Interestingly, in aforementioned study, Dominik Hartmann and his co-researchers specifically highlight Malaysia case, as example of an economy that successfully managed to undergo significant industrial transformation from 1963 to 2008 (Figure 3).
From a country heavily reliant on raw material exports Malaysia has navigated its trajectory towards becoming economy exporting, in large numbers, electronics, microcircuits and computer parts largely demanded in the world in the midst of ongoing, at that time, third industrial revolution.
However, as the Gini inequality index indicates, something went awry wrong from the early 2000s onward.
What does it mean early 2000s – 2010s? At that time, the world was already preparing to face a new spiral in its industrial development, the fourth industrial revolution (4IR) — one of the most disruptive in the history of humanity, and nations, to date — seriously altering the trade in the world and hugely impacting social stability.
It is well known, that each subsequent industrial revolution can be defined by the utilization of a radically new central technology or a cluster of such technologies. The early 2000s – 2010s was exactly the period signified by the confluence of a few 4IR frontier technologies—the big data analytics era (early 2000s), the first serious artificial intelligence breakthroughs (2000 – 2010), distributed ledger technology take-off (early 2010s) and the birth of the internet of things (early 2010s).
However, as flattening Malaysia’s Gini coefficient mid through Najib’s administration and even earlier clearly suggests that Malaysia’s governance at that time did very little to secure its future industry breadth and depth.
After all, distributing handouts to the vulnerable groups while taxing heavier the wealthier ones is important. However, in the absence of clear national development strategy with perfect sync of social (need based) and industrial policies (merit based) gearing towards holistic industry development the approach is doomed to fail to produce a sustained impact on income distribution equality and national future.

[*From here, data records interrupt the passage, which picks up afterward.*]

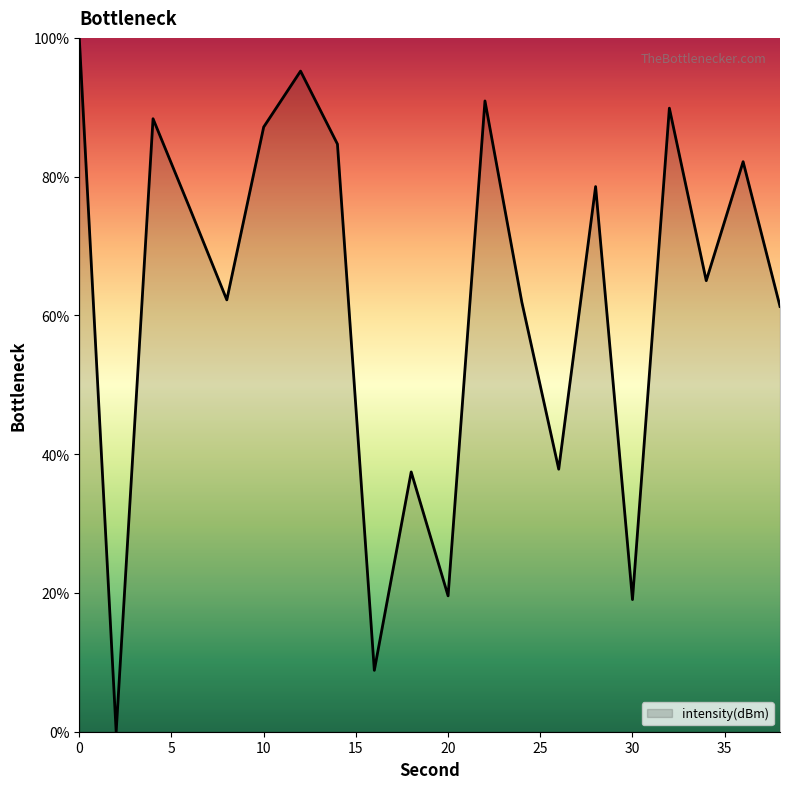

What is the difference between the maximum and minimum values?

100.0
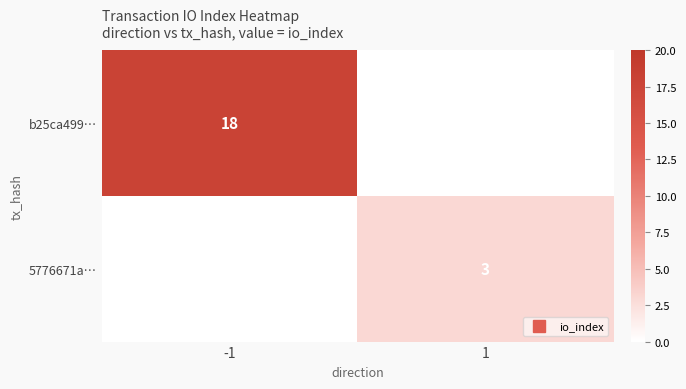

At which label is 5776671a… closest to 1?

-1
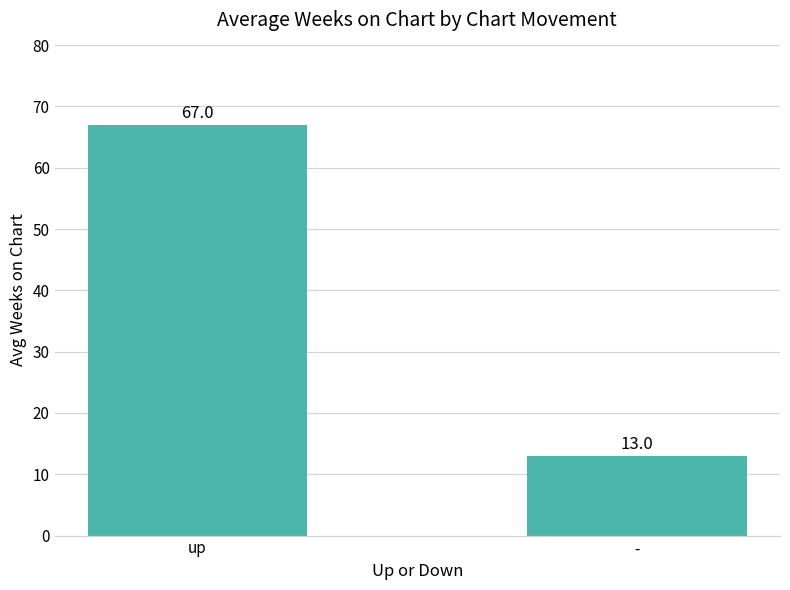

What is the difference between the maximum and minimum values?

54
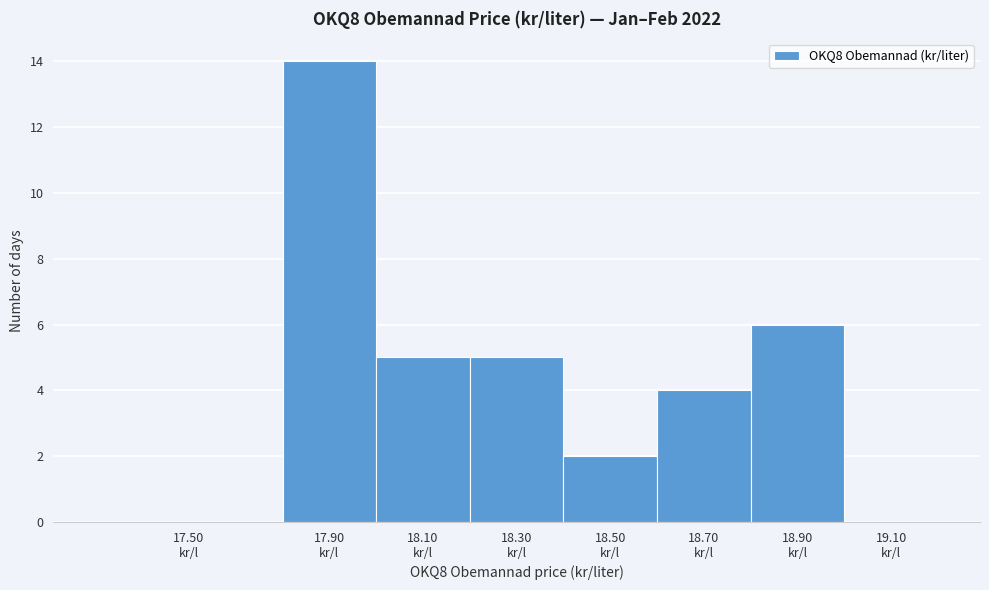

What is the greatest value displayed?

14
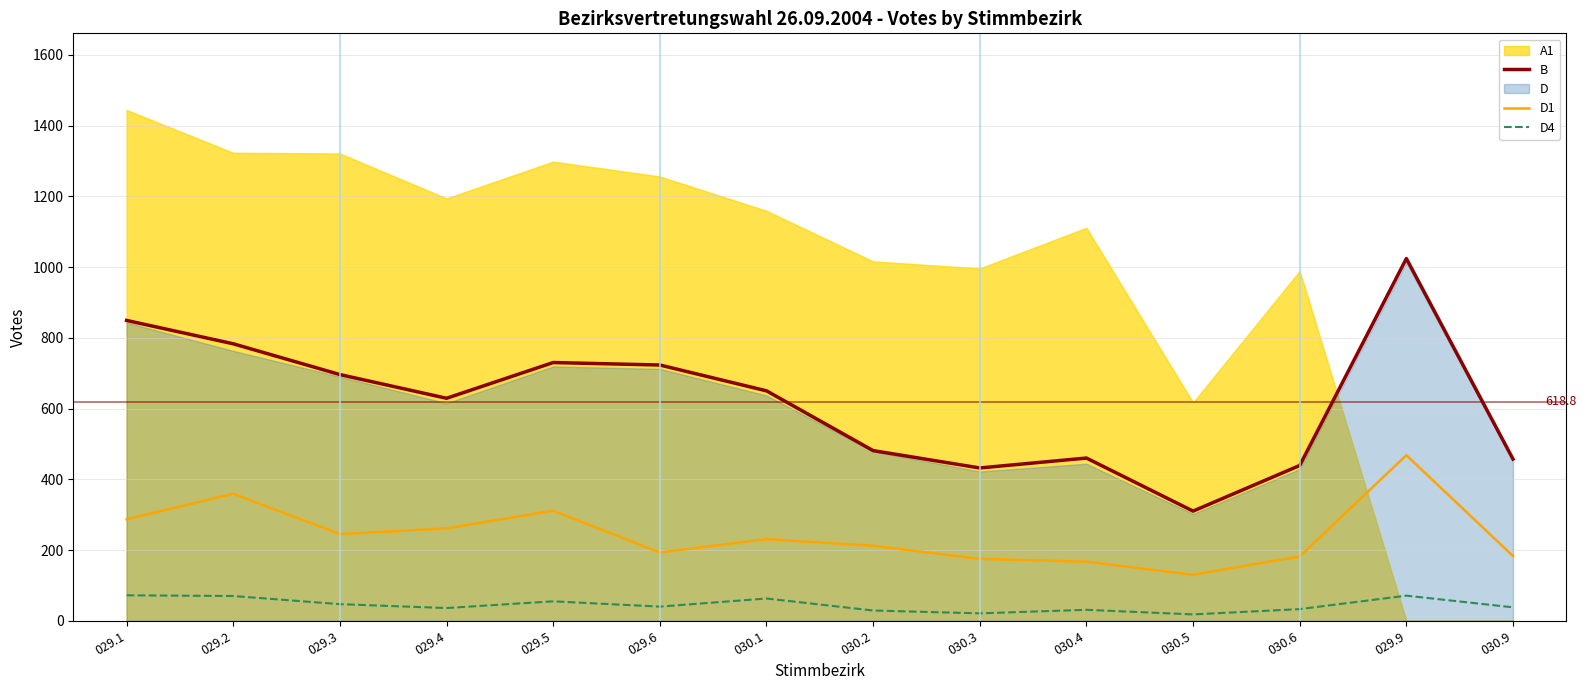

True or false: B and D4 intersect in this chart.

False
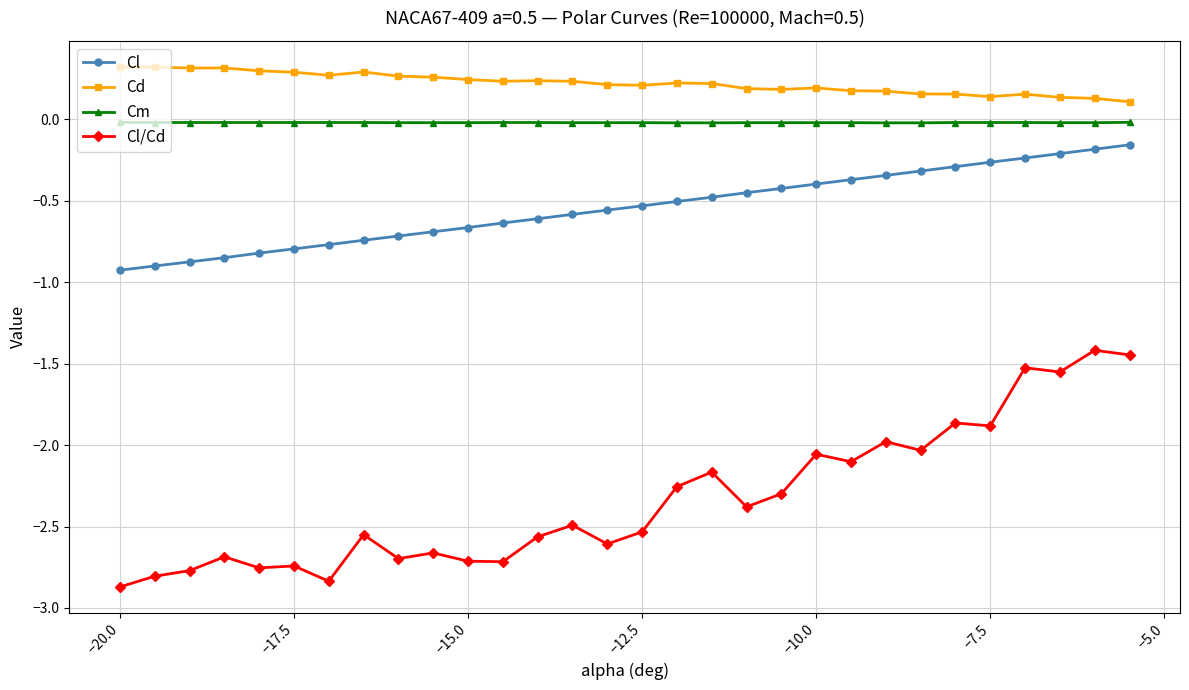

What is the difference between the maximum and second lowest values in the Cl series?

0.7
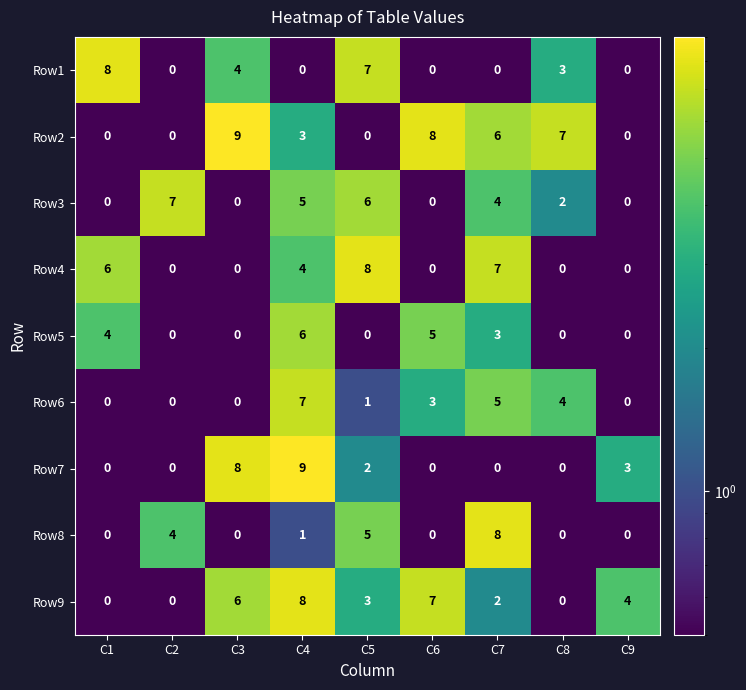

Read the Row2 value at C8.

7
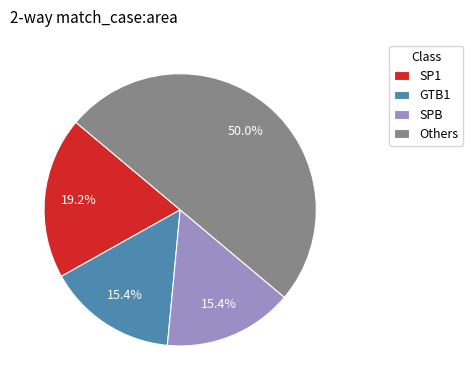

Does GTB1 represent more than half of the total?

No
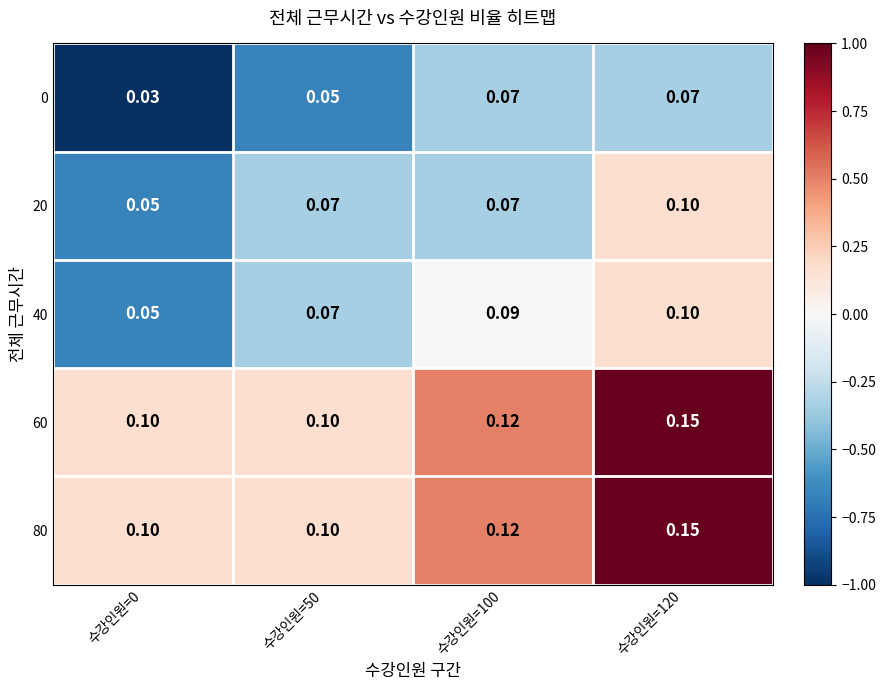

At 수강인원=120, list the series in order from largest to smallest.

60, 80, 20, 40, 0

In other words, the empirical evidence around Malaysia’s Gini inequality index makes it clear one more time that it is really a high time for Malaysians to put the genie of shallow rhetoric, populism, pure narrative management back into its bottle paving the way to credible country governance, progressiveness and strict economic sense.
(Dr. Rais Hussin is President and CEO at EMIR Research, an independent think tank focused on strategic policy recommendations based on rigorous research.)